Liberals would love someone who wielded refreshingly honest, cut-the-crap jabs to cut through soft, wimpy-lipped, inside-the-Beltway euphemisms and carefully molded campaign phrases that sound like they’ve emerged from ten computer algorithms and twenty focus groups. We’d hail him as a new Harry Truman.

Bernie Sanders gave it a great try, but Trump was the more ruthless phrasemaker: Lyin’ Ted Cruz, Little Marco Rubio, Crooked Hillary Clinton, I will make Mexico pay for that wall, even Make America Great Again. I don’t know if Trump concocted those lines himself, but he chose to make them his slogans.

### PROVIDED DATA

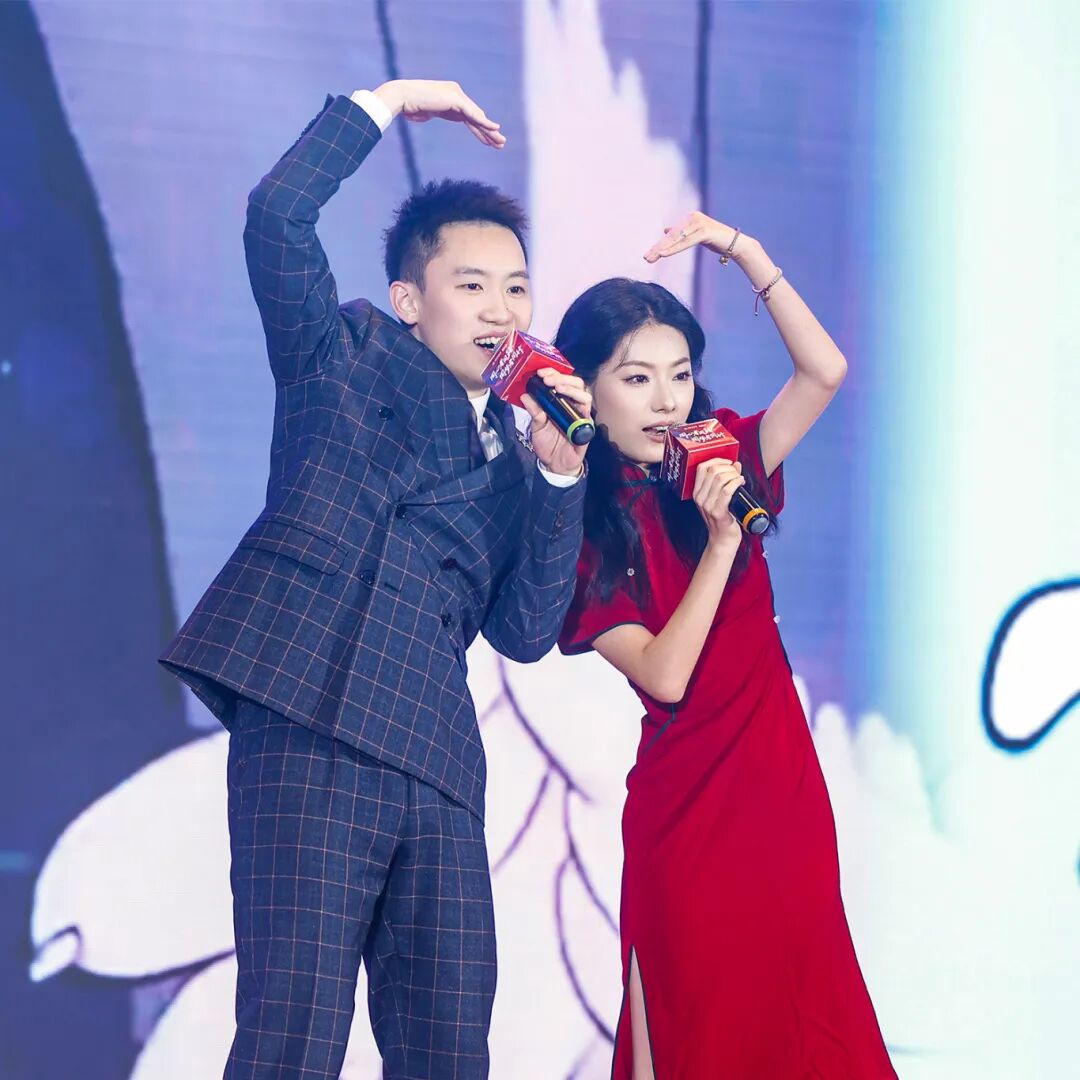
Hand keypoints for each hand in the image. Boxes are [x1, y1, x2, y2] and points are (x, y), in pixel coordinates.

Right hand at [373, 80, 504, 147]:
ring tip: (500, 143)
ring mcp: (457, 95)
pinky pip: (472, 114)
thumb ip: (432, 112)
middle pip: (476, 117)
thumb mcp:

### YOUR OBJECTIVE
Rewrite the part of the passage on blunt campaign language that begins at "Bernie Sanders gave" and stops after "them his slogans.", putting "wordsmith" in place of "phrasemaker".

### YOUR RESPONSE
Bernie Sanders gave it a great try, but Trump was the more ruthless wordsmith: Lyin’ Ted Cruz, Little Marco Rubio, Crooked Hillary Clinton, I will make Mexico pay for that wall, even Make America Great Again. I don’t know if Trump concocted those lines himself, but he chose to make them his slogans.